Pour résumer, yuyay est une disposition à la fois cognitive, spirituelle et émotionnelle. Or, cette disposition est aussi censée être une potentialité. À Urur Uma, les locuteurs font référence au « pouvoir (kallpa)[16] du yuyay » : « penser/se souvenir », c’est accomplir ou plus précisément en quechua, « faire devenir vrai/réalité (chiqa) », « faire devenir clair/visible (sut’i) ». Plusieurs catégories d’êtres peuvent subir l’action des « pensées/souvenirs » des humains : des personnes, des divinités et l’ensemble des saqra comme les ch’ullpa (Charlier Zeineddine 2015).

Dans les contextes rituels où sont invoquées des entités saqra, les individus exercent volontairement cette faculté en raison de son efficacité. Le fait de yuyay est alors appréhendé comme une interpellation. Ma commère m’expliquait ainsi : « si tu penses à un saqra, il viendra en réalité [sut’ipi jamunqa] ». Plus encore, les individus interpellent des saqra afin d’actualiser leur pouvoir d’agir dans le monde social des humains, afin de rendre leur pouvoir potentiel « clair/visible » (Charlier Zeineddine 2015). Précisons néanmoins que contrairement à la plupart des saqra, les ch’ullpa ne font pas l’objet de culte ou de rituels collectifs où elles seraient convoquées et pourraient recevoir des offrandes visant à nouer une relation d’échange et à neutraliser leur prédation[17]. La relation que les habitants d’Urur Uma entretiennent avec les ch’ullpa se limite à la précaution : ne pas les déranger et, dans le cas du pillage, transformer les momies en biens inanimés pour les rendre aliénables.

Cela étant, les mobilisations du yuyay débordent du cadre rituel et ne sont pas toujours intentionnelles. Elles sont souvent activées par une perturbation émotionnelle (la peur, par exemple). L’individu peut dès lors devenir la victime d’une infortune par le seul fait de l’avoir redoutée.

Des os aux ancêtres, des ancêtres aux os

Examinons à nouveau les remarques d’Erasmo et Indalicio : « Si tu penses à ça, ça se produit et tu es malade. C’est pour ça qu’il ne faut pas avoir peur, qu’il ne faut pas penser ».

C’est donc le yuyay (déterminé par la disposition émotionnelle) qui définit in situ le statut ontologique de l’objet : si l’on ne pense pas aux ancêtres, les os sont des objets pouvant aisément être transformés en marchandise (« il n’arrivera rien »). Mais si l’on pense que ces os sont les ancêtres, ils le sont effectivement et par là même, agiront en tant qu’ancêtres (courroucés par la profanation) : ils « saisiront » (jap’iy) le sujet. Le yuyay opère ainsi la transformation d’entités réifiées inanimées en entités animées ayant une capacité d’agir.

§ Enregistrements fournis
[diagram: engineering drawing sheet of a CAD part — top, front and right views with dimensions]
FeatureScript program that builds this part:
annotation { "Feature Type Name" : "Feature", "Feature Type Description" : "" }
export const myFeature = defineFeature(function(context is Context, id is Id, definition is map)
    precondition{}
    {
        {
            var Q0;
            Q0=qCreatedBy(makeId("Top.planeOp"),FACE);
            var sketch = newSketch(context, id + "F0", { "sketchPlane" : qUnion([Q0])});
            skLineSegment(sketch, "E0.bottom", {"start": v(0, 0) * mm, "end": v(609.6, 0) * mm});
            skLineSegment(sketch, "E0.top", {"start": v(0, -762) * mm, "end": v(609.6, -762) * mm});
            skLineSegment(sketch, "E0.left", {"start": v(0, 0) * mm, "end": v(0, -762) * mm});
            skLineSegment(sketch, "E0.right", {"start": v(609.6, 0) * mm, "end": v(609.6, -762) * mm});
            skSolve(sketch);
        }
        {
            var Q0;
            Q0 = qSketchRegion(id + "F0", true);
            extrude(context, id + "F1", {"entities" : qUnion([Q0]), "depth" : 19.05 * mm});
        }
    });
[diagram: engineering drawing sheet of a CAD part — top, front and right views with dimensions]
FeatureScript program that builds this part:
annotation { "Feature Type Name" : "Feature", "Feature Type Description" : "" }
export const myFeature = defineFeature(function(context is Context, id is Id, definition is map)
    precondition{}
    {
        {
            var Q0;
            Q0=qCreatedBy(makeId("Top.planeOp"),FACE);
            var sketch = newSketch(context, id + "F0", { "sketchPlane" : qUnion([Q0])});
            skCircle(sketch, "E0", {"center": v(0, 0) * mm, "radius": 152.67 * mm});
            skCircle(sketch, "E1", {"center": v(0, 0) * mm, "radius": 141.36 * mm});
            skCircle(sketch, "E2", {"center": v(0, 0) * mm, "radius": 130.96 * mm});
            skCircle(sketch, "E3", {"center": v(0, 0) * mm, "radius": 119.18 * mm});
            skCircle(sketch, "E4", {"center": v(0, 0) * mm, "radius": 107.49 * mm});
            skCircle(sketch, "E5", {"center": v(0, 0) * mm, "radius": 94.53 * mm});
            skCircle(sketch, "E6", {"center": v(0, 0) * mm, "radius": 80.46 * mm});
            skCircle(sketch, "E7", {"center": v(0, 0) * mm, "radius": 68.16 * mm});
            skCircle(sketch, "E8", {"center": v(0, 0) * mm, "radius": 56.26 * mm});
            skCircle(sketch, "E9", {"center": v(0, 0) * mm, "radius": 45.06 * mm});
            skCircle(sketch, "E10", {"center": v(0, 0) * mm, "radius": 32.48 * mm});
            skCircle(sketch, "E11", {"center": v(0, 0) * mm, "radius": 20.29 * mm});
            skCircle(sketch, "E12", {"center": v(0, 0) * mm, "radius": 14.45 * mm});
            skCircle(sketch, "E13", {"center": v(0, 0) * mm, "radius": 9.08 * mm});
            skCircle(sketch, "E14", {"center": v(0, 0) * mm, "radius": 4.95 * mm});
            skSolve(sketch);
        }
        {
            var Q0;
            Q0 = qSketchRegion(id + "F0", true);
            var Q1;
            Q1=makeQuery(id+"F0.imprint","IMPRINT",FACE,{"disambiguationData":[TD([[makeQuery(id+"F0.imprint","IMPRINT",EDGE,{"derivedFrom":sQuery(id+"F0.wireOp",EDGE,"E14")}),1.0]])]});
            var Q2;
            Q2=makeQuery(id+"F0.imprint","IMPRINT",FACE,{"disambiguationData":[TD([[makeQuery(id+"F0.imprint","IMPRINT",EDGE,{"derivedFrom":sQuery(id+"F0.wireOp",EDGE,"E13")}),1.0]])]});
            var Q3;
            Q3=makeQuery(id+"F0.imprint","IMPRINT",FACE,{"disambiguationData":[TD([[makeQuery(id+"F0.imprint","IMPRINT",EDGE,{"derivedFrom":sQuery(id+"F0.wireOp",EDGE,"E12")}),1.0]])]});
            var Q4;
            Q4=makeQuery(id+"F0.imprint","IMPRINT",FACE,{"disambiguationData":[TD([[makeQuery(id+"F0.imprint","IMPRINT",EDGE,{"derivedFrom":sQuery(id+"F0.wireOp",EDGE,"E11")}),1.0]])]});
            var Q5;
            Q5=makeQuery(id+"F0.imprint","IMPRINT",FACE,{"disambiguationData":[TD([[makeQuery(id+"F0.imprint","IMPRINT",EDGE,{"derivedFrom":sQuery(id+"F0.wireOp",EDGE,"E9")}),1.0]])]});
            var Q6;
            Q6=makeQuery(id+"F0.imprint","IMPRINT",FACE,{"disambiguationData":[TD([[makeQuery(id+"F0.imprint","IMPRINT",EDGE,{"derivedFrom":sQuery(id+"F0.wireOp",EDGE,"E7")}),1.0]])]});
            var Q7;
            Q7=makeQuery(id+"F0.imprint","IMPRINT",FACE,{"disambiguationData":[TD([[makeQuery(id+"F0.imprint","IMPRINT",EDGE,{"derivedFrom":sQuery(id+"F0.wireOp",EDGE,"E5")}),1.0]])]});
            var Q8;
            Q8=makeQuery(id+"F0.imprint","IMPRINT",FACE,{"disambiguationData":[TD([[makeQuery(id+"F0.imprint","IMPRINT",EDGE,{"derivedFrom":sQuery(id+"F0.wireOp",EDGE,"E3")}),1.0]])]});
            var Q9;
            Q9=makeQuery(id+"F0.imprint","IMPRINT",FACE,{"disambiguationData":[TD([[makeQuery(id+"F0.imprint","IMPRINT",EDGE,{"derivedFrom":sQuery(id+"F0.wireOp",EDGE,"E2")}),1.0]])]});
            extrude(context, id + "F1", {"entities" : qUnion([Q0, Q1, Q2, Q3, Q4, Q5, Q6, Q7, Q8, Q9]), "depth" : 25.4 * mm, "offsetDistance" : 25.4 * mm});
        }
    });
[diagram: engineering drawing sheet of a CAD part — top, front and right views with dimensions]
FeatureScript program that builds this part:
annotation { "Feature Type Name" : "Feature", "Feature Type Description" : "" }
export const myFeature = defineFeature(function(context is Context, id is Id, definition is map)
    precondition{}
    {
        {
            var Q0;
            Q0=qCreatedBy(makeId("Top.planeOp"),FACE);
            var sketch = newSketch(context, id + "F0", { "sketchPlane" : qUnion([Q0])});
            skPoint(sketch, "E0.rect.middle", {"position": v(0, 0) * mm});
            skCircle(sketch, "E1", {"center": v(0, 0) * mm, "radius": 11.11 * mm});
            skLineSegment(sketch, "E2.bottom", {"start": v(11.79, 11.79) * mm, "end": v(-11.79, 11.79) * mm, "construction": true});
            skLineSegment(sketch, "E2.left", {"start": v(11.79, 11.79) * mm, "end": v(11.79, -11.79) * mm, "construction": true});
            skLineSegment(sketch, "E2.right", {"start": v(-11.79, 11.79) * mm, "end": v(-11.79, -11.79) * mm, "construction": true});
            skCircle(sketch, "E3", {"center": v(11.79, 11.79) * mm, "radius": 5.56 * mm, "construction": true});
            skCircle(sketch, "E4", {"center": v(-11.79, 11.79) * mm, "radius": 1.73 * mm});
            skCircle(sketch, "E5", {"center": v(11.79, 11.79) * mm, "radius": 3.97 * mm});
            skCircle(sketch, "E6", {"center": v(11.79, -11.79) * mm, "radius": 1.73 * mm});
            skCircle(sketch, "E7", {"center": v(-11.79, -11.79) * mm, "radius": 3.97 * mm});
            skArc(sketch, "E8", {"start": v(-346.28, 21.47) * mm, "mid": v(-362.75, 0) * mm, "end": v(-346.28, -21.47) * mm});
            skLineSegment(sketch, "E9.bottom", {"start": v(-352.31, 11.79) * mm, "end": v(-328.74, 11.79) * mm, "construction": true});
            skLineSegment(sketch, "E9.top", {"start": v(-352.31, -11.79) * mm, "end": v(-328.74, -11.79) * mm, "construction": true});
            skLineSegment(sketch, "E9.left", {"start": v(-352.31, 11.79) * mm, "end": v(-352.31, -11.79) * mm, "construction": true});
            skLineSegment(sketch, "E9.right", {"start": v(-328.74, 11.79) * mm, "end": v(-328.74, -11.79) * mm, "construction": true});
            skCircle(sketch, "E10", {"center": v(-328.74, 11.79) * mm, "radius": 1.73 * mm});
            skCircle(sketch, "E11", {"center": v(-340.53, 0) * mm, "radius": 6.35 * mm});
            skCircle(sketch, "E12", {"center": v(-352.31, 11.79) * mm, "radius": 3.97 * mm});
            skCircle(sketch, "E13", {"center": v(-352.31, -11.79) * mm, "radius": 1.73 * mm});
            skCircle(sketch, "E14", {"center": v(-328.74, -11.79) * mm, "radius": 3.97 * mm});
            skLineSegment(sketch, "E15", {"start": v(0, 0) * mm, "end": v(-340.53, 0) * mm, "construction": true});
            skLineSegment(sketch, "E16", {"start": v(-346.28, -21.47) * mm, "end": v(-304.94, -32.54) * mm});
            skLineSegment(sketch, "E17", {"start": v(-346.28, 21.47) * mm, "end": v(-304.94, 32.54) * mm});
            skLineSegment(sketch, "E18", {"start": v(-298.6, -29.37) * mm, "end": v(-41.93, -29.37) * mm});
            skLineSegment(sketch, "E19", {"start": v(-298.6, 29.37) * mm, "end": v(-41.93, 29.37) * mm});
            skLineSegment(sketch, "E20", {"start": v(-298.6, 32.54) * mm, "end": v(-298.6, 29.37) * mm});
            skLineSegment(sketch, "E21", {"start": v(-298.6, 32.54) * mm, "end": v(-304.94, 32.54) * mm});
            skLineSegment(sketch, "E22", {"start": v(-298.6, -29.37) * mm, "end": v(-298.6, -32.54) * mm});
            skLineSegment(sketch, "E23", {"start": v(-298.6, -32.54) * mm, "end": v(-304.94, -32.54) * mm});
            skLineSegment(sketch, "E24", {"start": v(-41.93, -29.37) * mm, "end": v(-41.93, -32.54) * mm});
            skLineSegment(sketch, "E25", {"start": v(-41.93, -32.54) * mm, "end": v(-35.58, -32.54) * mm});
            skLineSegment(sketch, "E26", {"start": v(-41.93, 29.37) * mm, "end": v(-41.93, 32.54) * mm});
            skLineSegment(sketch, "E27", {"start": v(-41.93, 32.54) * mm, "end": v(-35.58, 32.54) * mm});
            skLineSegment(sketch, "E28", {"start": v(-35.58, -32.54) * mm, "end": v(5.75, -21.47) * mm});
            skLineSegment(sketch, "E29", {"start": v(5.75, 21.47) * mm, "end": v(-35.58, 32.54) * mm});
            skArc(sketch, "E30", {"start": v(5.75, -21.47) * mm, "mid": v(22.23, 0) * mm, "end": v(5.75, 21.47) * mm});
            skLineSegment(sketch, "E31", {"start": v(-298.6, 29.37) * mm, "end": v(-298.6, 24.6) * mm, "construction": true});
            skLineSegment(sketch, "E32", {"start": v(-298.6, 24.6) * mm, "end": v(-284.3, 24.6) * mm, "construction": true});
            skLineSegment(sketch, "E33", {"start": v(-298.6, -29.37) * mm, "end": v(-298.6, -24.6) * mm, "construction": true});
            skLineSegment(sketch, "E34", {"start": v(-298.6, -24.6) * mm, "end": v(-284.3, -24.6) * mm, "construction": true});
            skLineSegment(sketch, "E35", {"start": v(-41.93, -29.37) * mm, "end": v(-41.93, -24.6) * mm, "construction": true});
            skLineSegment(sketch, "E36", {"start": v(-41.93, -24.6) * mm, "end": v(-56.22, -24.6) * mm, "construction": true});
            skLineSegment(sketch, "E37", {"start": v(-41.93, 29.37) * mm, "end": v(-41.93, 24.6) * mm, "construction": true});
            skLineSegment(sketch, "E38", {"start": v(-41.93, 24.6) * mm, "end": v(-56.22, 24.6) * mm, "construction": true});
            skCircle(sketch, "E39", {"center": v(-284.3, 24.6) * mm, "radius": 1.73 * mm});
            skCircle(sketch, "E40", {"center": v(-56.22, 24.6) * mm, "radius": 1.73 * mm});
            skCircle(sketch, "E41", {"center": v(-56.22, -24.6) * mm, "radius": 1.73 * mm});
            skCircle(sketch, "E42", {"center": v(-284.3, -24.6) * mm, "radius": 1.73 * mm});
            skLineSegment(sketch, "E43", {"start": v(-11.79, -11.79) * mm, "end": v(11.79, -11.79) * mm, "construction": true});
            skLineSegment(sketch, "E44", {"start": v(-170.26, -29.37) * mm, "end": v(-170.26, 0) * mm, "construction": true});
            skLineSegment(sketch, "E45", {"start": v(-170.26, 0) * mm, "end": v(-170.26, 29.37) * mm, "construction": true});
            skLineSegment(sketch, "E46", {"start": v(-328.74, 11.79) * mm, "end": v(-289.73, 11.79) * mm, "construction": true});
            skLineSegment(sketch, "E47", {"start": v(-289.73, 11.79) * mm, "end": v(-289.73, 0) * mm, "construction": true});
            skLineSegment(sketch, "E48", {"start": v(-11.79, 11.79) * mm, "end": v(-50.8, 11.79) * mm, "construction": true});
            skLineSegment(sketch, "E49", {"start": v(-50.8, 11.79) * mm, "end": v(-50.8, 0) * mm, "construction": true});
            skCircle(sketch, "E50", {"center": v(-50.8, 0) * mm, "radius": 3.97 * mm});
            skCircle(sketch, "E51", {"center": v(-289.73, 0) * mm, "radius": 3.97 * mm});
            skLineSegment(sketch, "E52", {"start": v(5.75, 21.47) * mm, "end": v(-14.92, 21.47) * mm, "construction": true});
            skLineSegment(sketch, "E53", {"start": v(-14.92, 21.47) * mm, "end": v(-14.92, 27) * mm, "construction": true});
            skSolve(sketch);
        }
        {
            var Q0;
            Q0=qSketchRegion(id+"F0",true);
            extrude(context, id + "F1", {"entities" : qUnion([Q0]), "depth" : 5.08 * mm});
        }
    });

§ Énoncé
Modifiez le texte sur le yuyay en recopiant le passage qui va de « Examinons à nouveau » jusqu'à « une capacité d’agir. », où « marchandise » sera remplacé par « produit ».

§ Corrigé de l'exercice
Examinons à nouveau les remarques d’Erasmo et Indalicio : « Si tu penses à ça, ça se produit et tu es malade. C’est pour ça qu’il ne faut pas avoir peur, qu’il ne faut pas penser ».

C’est donc le yuyay (déterminé par la disposition émotionnelle) qui définit in situ le statut ontologique de l’objet : si l’on ne pense pas aux ancêtres, les os sont des objets pouvant aisément être transformés en produit (« il n’arrivera rien »). Mais si l’on pense que ces os sont les ancêtres, ils le sont effectivement et par là même, agiront en tant qu’ancêtres (courroucés par la profanation) : ils « saisiront » (jap’iy) le sujet. Le yuyay opère ainsi la transformation d’entités réifiées inanimées en entités animées ayant une capacité d’agir.